ASSIGNMENT: Within the entries below, the lines from the one with "add debug level" through the one with "Update base image" are to be set down exactly, both ends kept.
-- STUDY MATERIAL follows --
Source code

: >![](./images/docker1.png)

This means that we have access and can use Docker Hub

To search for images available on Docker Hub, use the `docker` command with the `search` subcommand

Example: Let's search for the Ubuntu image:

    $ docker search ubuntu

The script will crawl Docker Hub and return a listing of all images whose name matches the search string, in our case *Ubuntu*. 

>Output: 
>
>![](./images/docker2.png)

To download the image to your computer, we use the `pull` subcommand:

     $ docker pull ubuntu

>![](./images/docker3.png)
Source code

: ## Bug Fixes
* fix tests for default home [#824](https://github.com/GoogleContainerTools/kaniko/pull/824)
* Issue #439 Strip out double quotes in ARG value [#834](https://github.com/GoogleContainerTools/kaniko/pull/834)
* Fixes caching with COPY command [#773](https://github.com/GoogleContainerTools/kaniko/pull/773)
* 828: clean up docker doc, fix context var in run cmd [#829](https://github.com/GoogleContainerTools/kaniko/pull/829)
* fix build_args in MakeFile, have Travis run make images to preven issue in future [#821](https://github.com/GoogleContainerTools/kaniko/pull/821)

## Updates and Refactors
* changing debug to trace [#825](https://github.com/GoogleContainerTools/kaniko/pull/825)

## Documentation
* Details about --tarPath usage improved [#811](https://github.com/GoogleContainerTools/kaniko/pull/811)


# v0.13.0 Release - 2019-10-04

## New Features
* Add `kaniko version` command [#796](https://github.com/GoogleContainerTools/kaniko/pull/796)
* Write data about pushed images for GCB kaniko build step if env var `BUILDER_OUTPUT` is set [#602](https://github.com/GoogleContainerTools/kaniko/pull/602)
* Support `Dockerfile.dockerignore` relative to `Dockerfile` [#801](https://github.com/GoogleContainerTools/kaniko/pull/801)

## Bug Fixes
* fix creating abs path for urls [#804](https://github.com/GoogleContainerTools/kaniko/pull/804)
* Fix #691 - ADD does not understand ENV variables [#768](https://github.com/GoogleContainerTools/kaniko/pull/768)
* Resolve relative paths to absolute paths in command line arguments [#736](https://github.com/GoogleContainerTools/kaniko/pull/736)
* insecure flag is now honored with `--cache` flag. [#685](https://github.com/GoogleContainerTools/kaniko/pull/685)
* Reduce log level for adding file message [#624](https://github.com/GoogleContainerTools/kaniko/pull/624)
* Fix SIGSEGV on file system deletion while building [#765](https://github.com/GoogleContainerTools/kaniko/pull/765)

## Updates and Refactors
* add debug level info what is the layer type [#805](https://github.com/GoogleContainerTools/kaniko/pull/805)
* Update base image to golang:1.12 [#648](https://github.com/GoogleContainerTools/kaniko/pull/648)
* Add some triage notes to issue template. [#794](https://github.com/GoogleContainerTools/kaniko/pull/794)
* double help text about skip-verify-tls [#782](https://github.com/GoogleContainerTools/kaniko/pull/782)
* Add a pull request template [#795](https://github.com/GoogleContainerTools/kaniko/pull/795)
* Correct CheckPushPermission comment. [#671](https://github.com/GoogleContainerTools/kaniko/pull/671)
-- STUDY MATERIAL concluded --
SOLUTION:
* add debug level info what is the layer type [#805](https://github.com/GoogleContainerTools/kaniko/pull/805)
* Update base image to golang:1.12 [#648](https://github.com/GoogleContainerTools/kaniko/pull/648)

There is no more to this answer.